Artigo

01 Dez, 2015

A SIDA (Síndrome de Imunodeficiência Adquirida) é uma doença assustadora, da qual, por vezes, pouco se sabe. São vários os mitos sobre esta doença, bem como as informações infundadas. No entanto, principalmente por ser uma doença com uma taxa de mortalidade muito alta, é necessário estar bem informado sobre ela.

O que é?

A SIDA é a uma doença que não tem qualquer relação hereditária, sendo que é provocada por um vírus que enfraquece o sistema imunitário. O organismo fica exposto a determinadas doenças oportunistas que aproveitam a vulnerabilidade deste mesmo sistema para se instalarem, acabando por provocar a morte do indivíduo.

São exemplos destas doenças:

  • Formas raras de pneumonias
  • Toxoplasmose
  • Cancros como o sarcoma de Kaposi
  • Meningite criptocócica

Quando uma pessoa está infectada com este vírus (VIH), diz-se que está seropositiva.

Quais os sintomas?

Pode acontecer que, durante vários anos, o indivíduo que esteja infetado com este vírus, não manifeste a doença, aparentando um estado saudável e sem sintomas. Esta fase é normalmente denominada de período assintomático.
Quando a fase aguda da infecção se manifesta, os indivíduos apresentam sintomas como:

  • Gripe com febre
  • Suores noturnos
  • Dores de cabeça e de estômago
  • Perdas de peso sem razão aparente
  • Pele seca
  • Cansaço extremo
  • Diarreia
  • Queda de cabelo
  • Falta de apetite

Todos estes sintomas são sempre consequência de um enfraquecimento do sistema imunitário.

Quais as diferentes formas de contágio?

A SIDA têm várias formas de contágio. Sendo as mais comuns:

  • Através da relação sexual, mais propriamente através do contacto dos diferentes fluidos que integram este tipo de relação, como os fluidos vaginais e o sémen. Este tipo de vírus pode ser transmitido através da relação vaginal, anal ou oral, bastando para isso que os tais fluidos entrem em contacto com pequenas feridas existentes tanto na vagina como no ânus, pénis e boca.
  • Entrada do vírus diretamente na corrente sanguínea, o que pode acontecer, por exemplo, através do contacto com uma seringa que esteja infetada.
  • O vírus está também presente nas lágrimas e no próprio suor, mas devido à reduzida quantidade de vírus, torna-se menos perigoso o contacto com este tipo de fluidos.
  • Através do leite materno - neste caso para o bebé que está em fase de amamentação.
  • Embora seja uma hipótese remota, através das transfusões de sangue, pois poderá estar infetado com este vírus.

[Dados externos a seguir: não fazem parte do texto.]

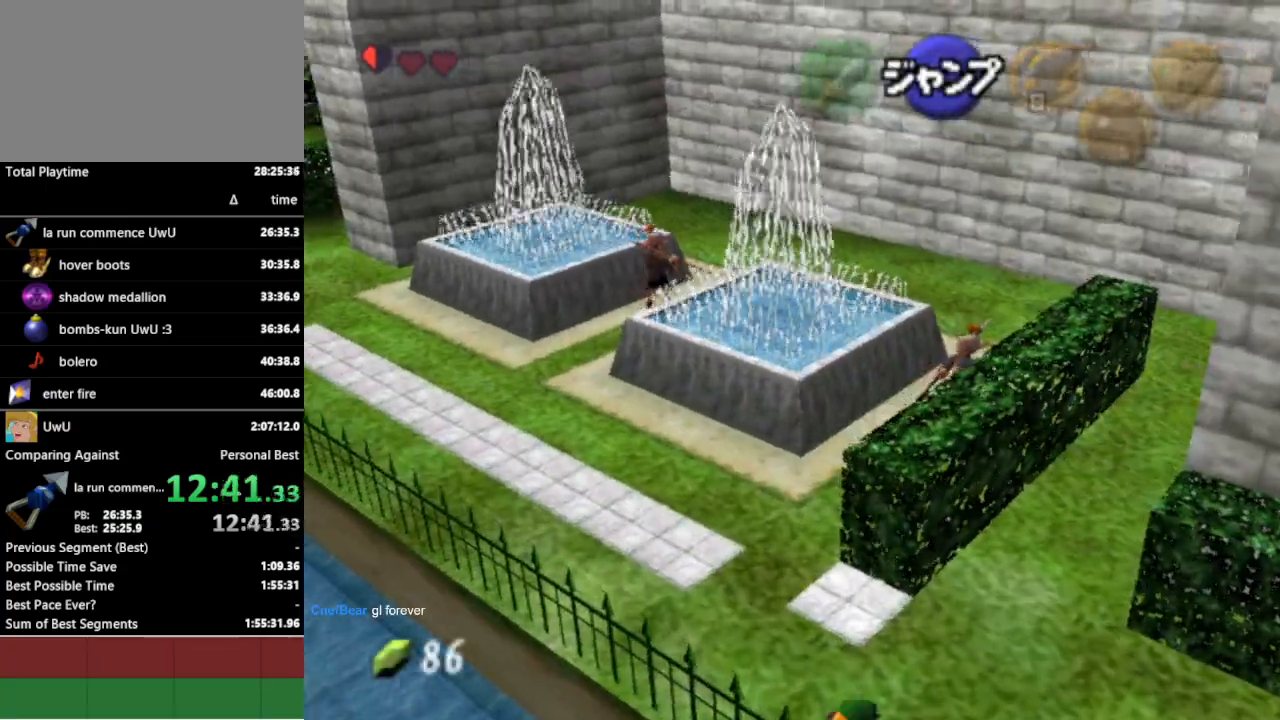
{"buttons": ["A", "L1"], "left_stick": "left", "right_stick": "center", "events": [[67, "A", "down"], [167, "A", "up"], [433, "A", "down"]]}
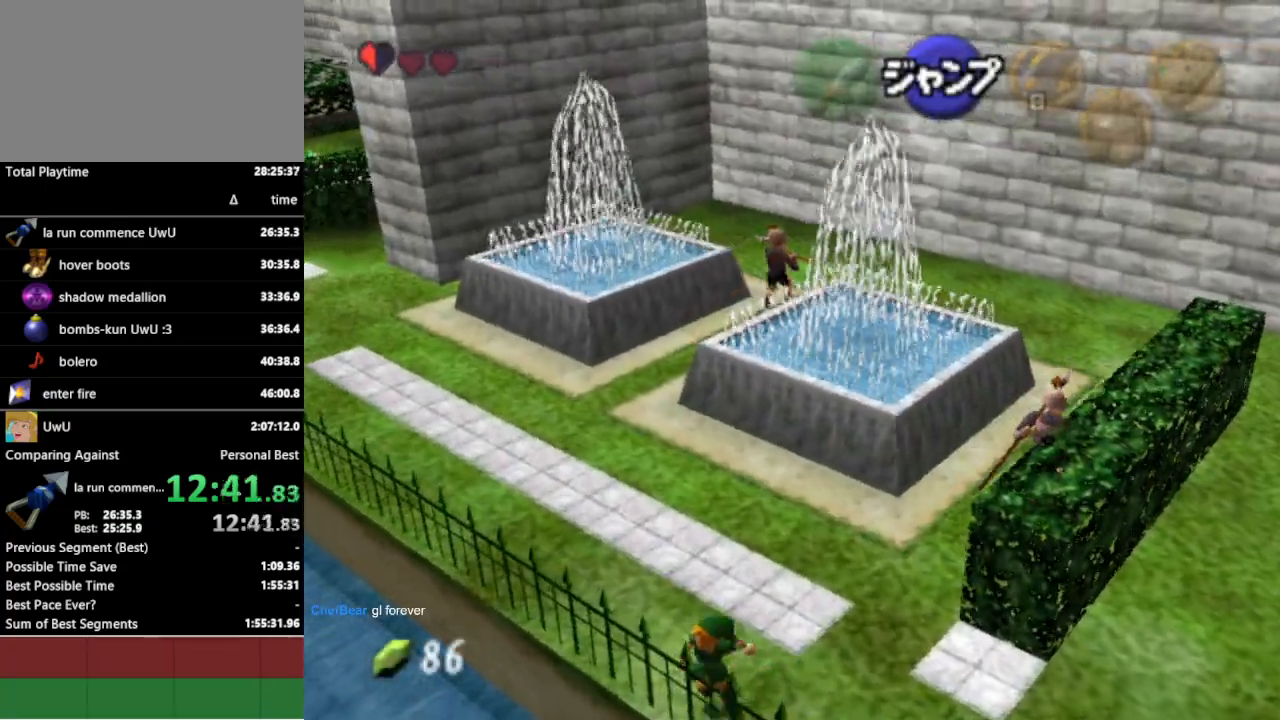
{"buttons": ["L1"], "left_stick": "left", "right_stick": "center", "events": [[33, "A", "up"], [267, "A", "down"], [433, "A", "up"]]}
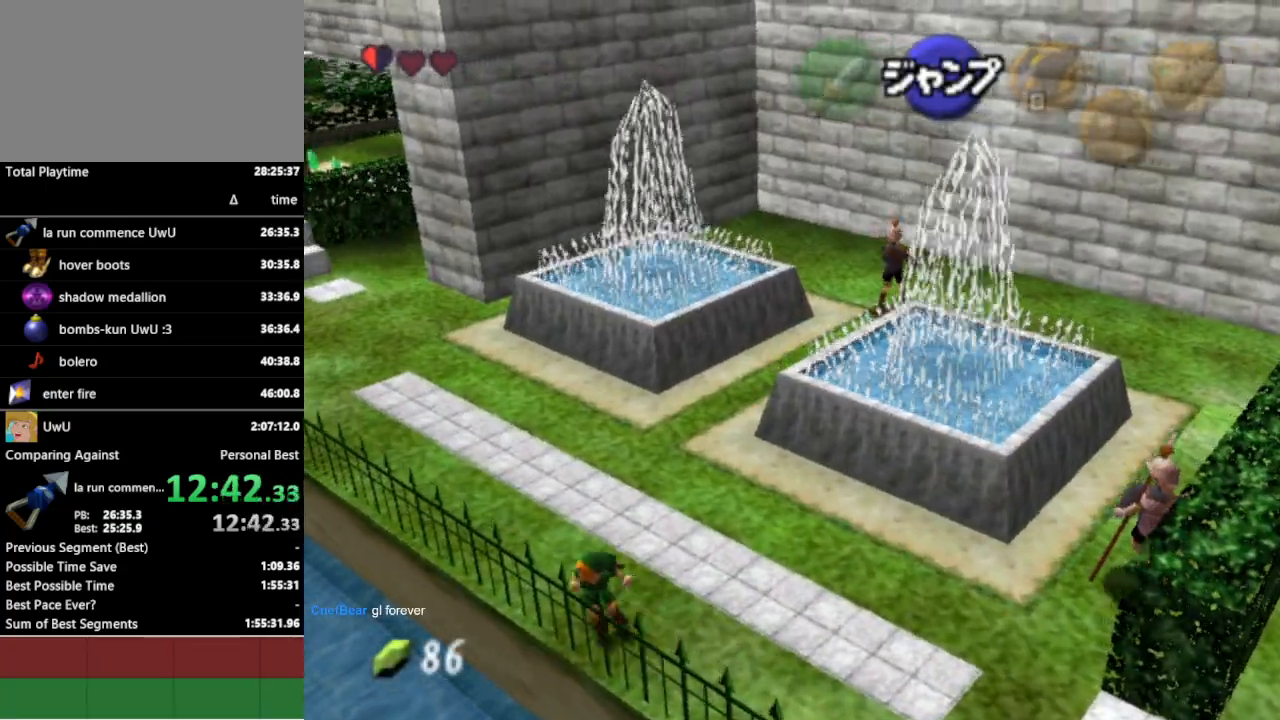
{"buttons": ["A", "L1"], "left_stick": "left", "right_stick": "center", "events": [[133, "A", "down"], [267, "A", "up"], [467, "A", "down"]]}
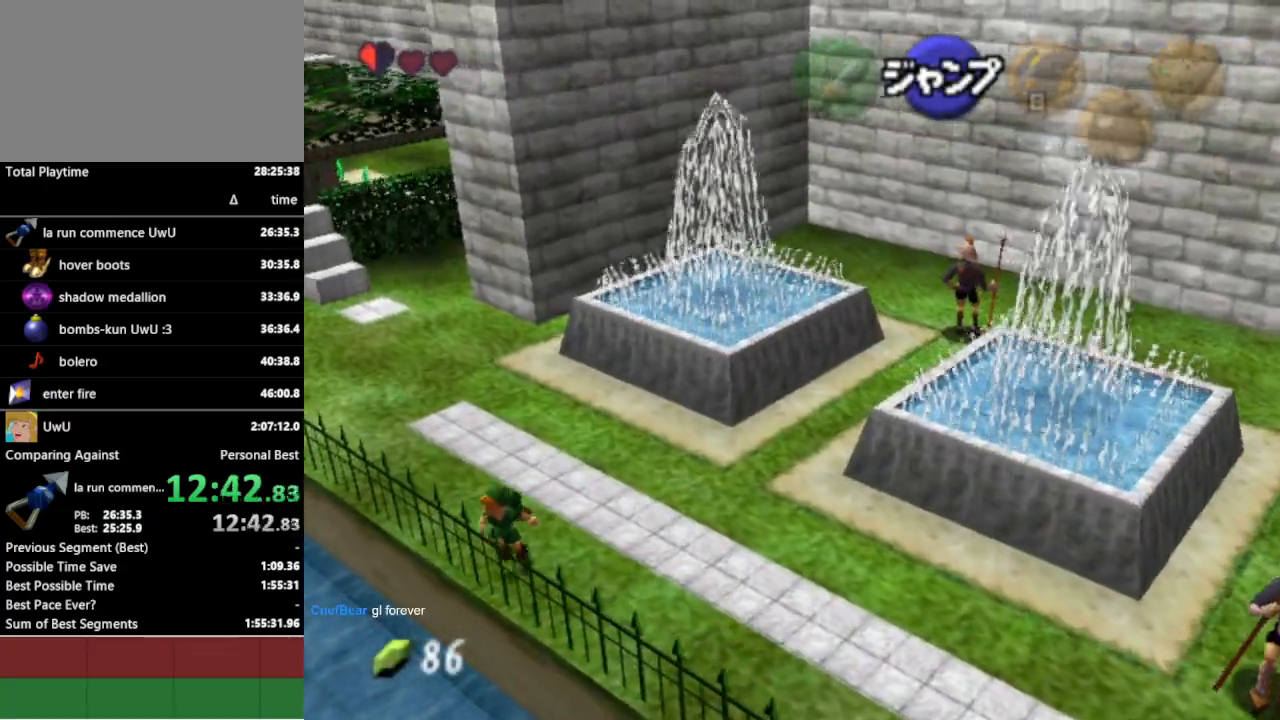
{"buttons": ["L1"], "left_stick": "left", "right_stick": "center", "events": [[133, "A", "up"], [333, "A", "down"], [433, "A", "up"]]}
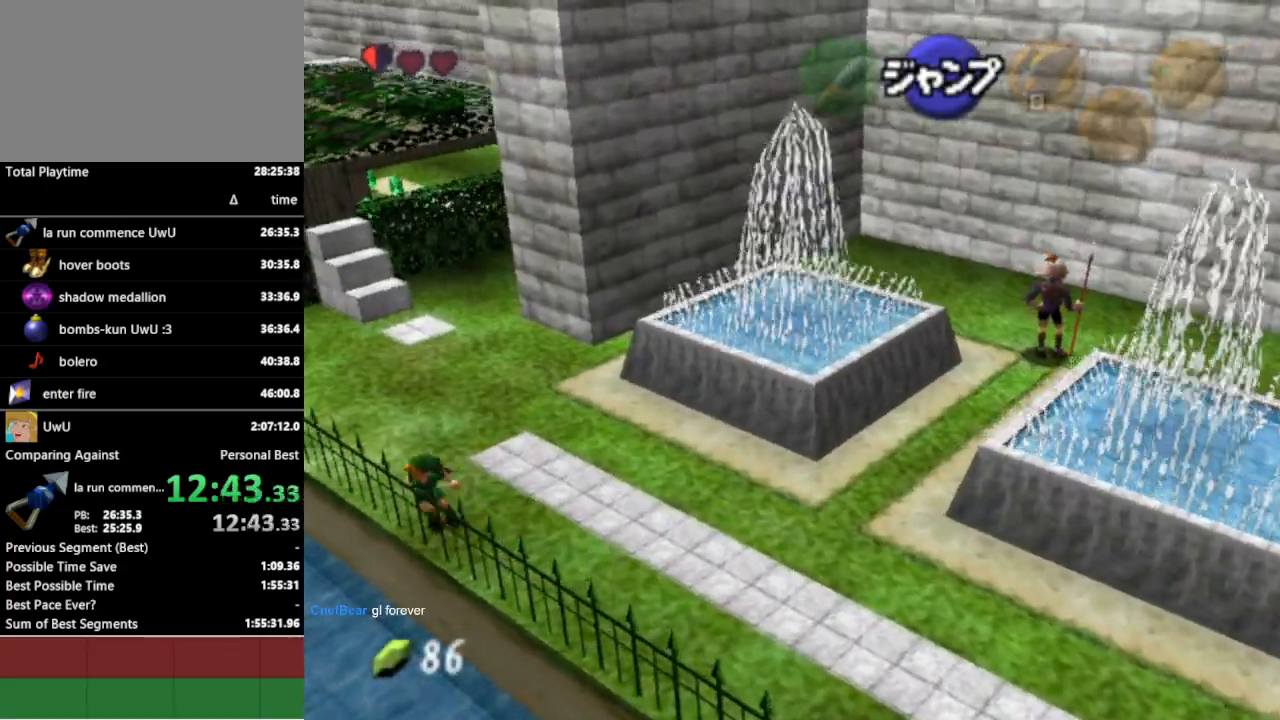
{"buttons": ["L1"], "left_stick": "left", "right_stick": "center", "events": [[167, "A", "down"], [300, "A", "up"]]}
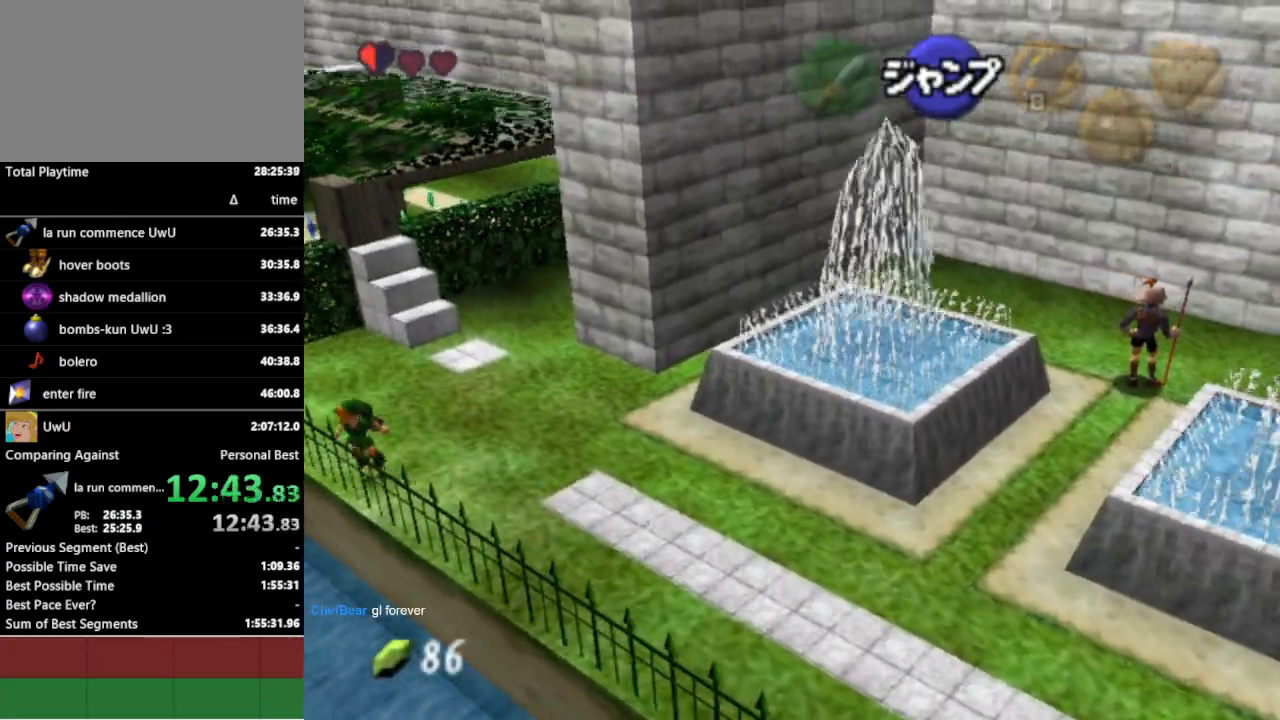
{"buttons": ["L1"], "left_stick": "left", "right_stick": "center", "events": [[367, "A", "down"], [467, "A", "up"]]}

Quais as medidas de prevenção?

Relações sexuais:

As medidas de prevenção, no que diz respeito à possibilidade de haver uma relação sexual de risco, têm a ver com o uso de preservativos, que evitam o contacto dos fluidos durante o ato sexual. É importante também evitar o contacto com objectos que estiveram em contacto com fluidos vaginais e/ou sémen, pois continuará a existir a possibilidade de este vírus ser transmitido.

Partilha de objetos cortantes:

Não se deve partilhar seringas ou agulhas, assim como outros objectos cortantes, uma vez que podem estar infectados, principalmente alguns utensílios que servem para preparar drogas injetáveis.

Quais os maiores comportamentos de risco?

Entre os vários comportamentos de risco, destacam-se:

  • Indivíduos que praticam regularmente atos sexuais de risco, ou seja, sem o uso de preservativo e com mais do que um parceiro sexual.
  • Os toxicodependentes, que partilham as seringas e outros utensílios na preparação das drogas injectáveis, estão também perante situações de risco.
  • Profissionais de saúde que lidam com o sangue ou outros fluidos orgânicos, assim como com objectos cortantes que poderão estar infectados, estarão também em risco de lhes serem transmitidos o vírus da imunodeficiência.

A SIDA tem cura?

Não, não tem. No entanto, existem hoje em dia medicamentos antirretrovirais que tratam as infecções, permitindo que as pessoas que estão infectadas tenham mais anos de vida, principalmente se levarem esta medicação de forma rigorosa e disciplinada. De qualquer forma, esta terapêutica para além de não curar a doença, ainda apresenta alguns danos colaterais ao doente.
Estão a ser realizados estudos importantes, havendo uma forte possibilidade de esta mesma cura ser encontrada rapidamente. Atualmente, foi descoberto um importante inibidor de vírus da SIDA, em símios, que permitiu proteger estes mesmo animais do vírus durante 8 meses. Esta descoberta está a ser desenvolvida por um grupo de americanos e foi divulgada pela revista britânica Nature, tornando-se assim numa importante divulgação científica tendo em conta a descoberta para a cura desta doença.